Segment Start: SOURCE RECORDS

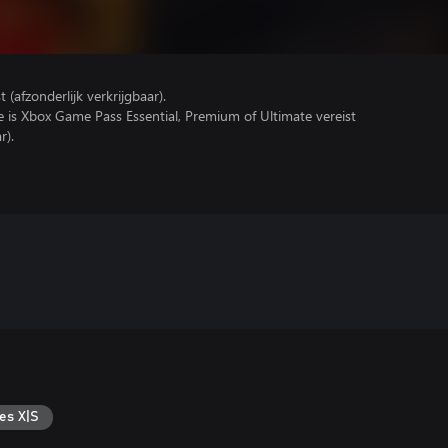
(afzonderlijk verkrijgbaar).
e is Xbox Game Pass Essential, Premium of Ultimate vereist
r).
es X|S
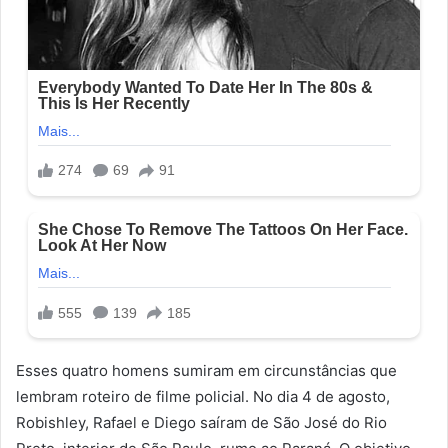
Esses quatro homens sumiram em circunstâncias que
lembram roteiro de filme policial. No dia 4 de agosto,
Robishley, Rafael e Diego saíram de São José do Rio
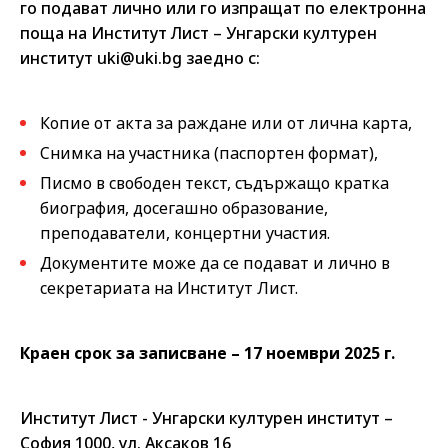
го подават лично или го изпращат по електронна
поща на Институт Лист – Унгарски културен
институт uki@uki.bg заедно с:
Копие от акта за раждане или от лична карта,
Снимка на участника (паспортен формат),
Писмо в свободен текст, съдържащо кратка
биография, досегашно образование,
преподаватели, концертни участия.
Документите може да се подават и лично в
секретариата на Институт Лист.
Краен срок за записване – 17 ноември 2025 г.
Институт Лист - Унгарски културен институт –
София 1000, ул. Аксаков 16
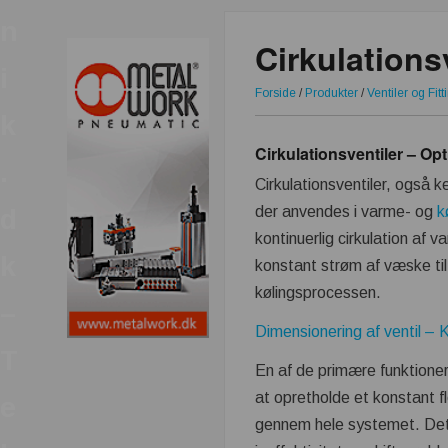
n
Cirkulations
i
Forside
/
Produkter
/
Ventiler og Fitt
k
Cirkulationsventiler – Op
.
Cirkulationsventiler, også k
der anvendes i varme- og
k
d
kontinuerlig cirkulation af v
k
konstant strøm af væske til
kølingsprocessen.
–
Dimensionering af ventil – 
T
En af de primære funktioner 
at opretholde et konstant fl
e
gennem hele systemet. Dett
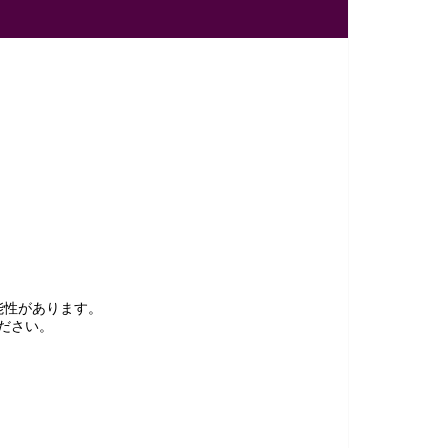
能性があります。
ださい。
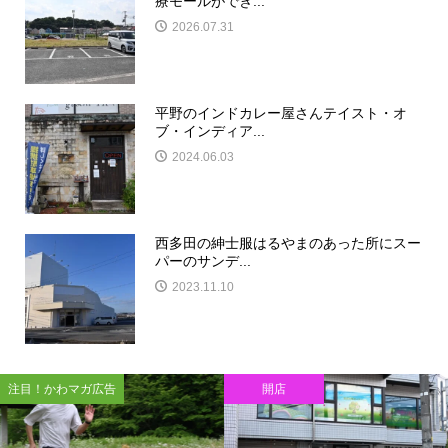
療モールができ...
2026.07.31
平野のインドカレー屋さんテイスト・オ
ブ・インディア...
2024.06.03
西多田の紳士服はるやまのあった所にスー
パーのサンデ...
2023.11.10
開店
閉店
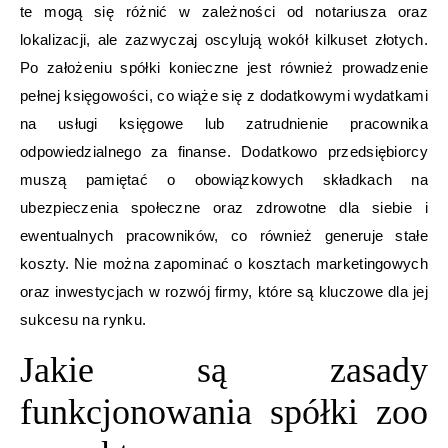
te mogą się różnić w zależności od notariusza oraz
lokalizacji, ale zazwyczaj oscylują wokół kilkuset złotych.
Po założeniu spółki konieczne jest również prowadzenie
pełnej księgowości, co wiąże się z dodatkowymi wydatkami
na usługi księgowe lub zatrudnienie pracownika
odpowiedzialnego za finanse. Dodatkowo przedsiębiorcy
muszą pamiętać o obowiązkowych składkach na
ubezpieczenia społeczne oraz zdrowotne dla siebie i
ewentualnych pracowników, co również generuje stałe
koszty. Nie można zapominać o kosztach marketingowych
oraz inwestycjach w rozwój firmy, które są kluczowe dla jej
sukcesu na rynku.
Jakie są zasady
funkcjonowania spółki zoo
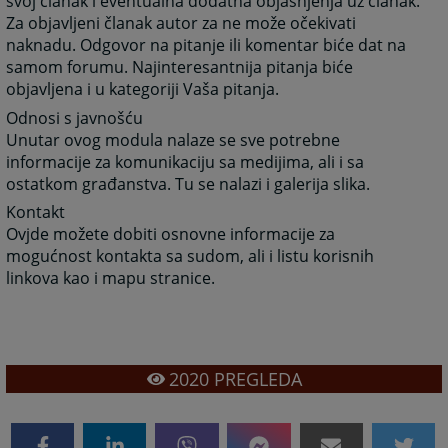
svoj članak i eventualna dodatna objašnjenja uz članak.
Za objavljeni članak autor za ne može očekivati
naknadu. Odgovor na pitanje ili komentar biće dat na
samom forumu. Najinteresantnija pitanja biće
objavljena i u kategoriji Vaša pitanja.
Odnosi s javnošću
Unutar ovog modula nalaze se sve potrebne
informacije za komunikaciju sa medijima, ali i sa
ostatkom građanstva. Tu se nalazi i galerija slika.
Kontakt
Ovjde možete dobiti osnovne informacije za
mogućnost kontakta sa sudom, ali i listu korisnih
linkova kao i mapu stranice.
2020
PREGLEDA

Segment End: SOURCE RECORDS

### TASK OBJECTIVE
The answer must consist solely of the lines from the first line of the data through the line containing "svoj članak i", inclusive, reproduced exactly and without pictures.

### EXERCISE SOLUTION
(afzonderlijk verkrijgbaar).
e is Xbox Game Pass Essential, Premium of Ultimate vereist
r).
es X|S
Esses quatro homens sumiram em circunstâncias que
lembram roteiro de filme policial. No dia 4 de agosto,
Robishley, Rafael e Diego saíram de São José do Rio
го подават лично или го изпращат по електронна
поща на Институт Лист – Унгарски културен
институт uki@uki.bg заедно с:
Копие от акта за раждане или от лична карта,
Снимка на участника (паспортен формат),
Писмо в свободен текст, съдържащо кратка
биография, досегашно образование,
преподаватели, концертни участия.
Документите може да се подават и лично в
секретариата на Институт Лист.
Краен срок за записване – 17 ноември 2025 г.
Институт Лист - Унгарски културен институт –
София 1000, ул. Аксаков 16
n
Cirkulations
i
Forside
/
Produkter
/
Ventiler og Fitt
k
Cirkulationsventiler – Op
.
Cirkulationsventiler, også k
der anvendes i varme- og
k
d
kontinuerlig cirkulation af v
k
konstant strøm af væske til
kølingsprocessen.
–
Dimensionering af ventil – 
T
En af de primære funktioner 
at opretholde et konstant fl
e
gennem hele systemet. Dett
能性があります。
ださい。
療モールができ...
2026.07.31
平野のインドカレー屋さんテイスト・オ
ブ・インディア...
2024.06.03
西多田の紳士服はるやまのあった所にスー
パーのサンデ...
2023.11.10
開店
閉店
te mogą się różnić w zależności od notariusza oraz
lokalizacji, ale zazwyczaj oscylują wokół kilkuset złotych.
Po założeniu spółki konieczne jest również prowadzenie
pełnej księgowości, co wiąże się z dodatkowymi wydatkami
na usługi księgowe lub zatrudnienie pracownika
odpowiedzialnego za finanse. Dodatkowo przedsiębiorcy
muszą pamiętać o obowiązkowych składkach na
ubezpieczenia społeczne oraz zdrowotne dla siebie i
ewentualnych pracowników, co również generuje stałe
koszty. Nie można zapominać o kosztach marketingowych
oraz inwestycjach w rozwój firmy, które są kluczowe dla jej
sukcesu na rynku.
Jakie są zasady
funkcjonowania spółki zoo
svoj članak i eventualna dodatna objašnjenja uz članak.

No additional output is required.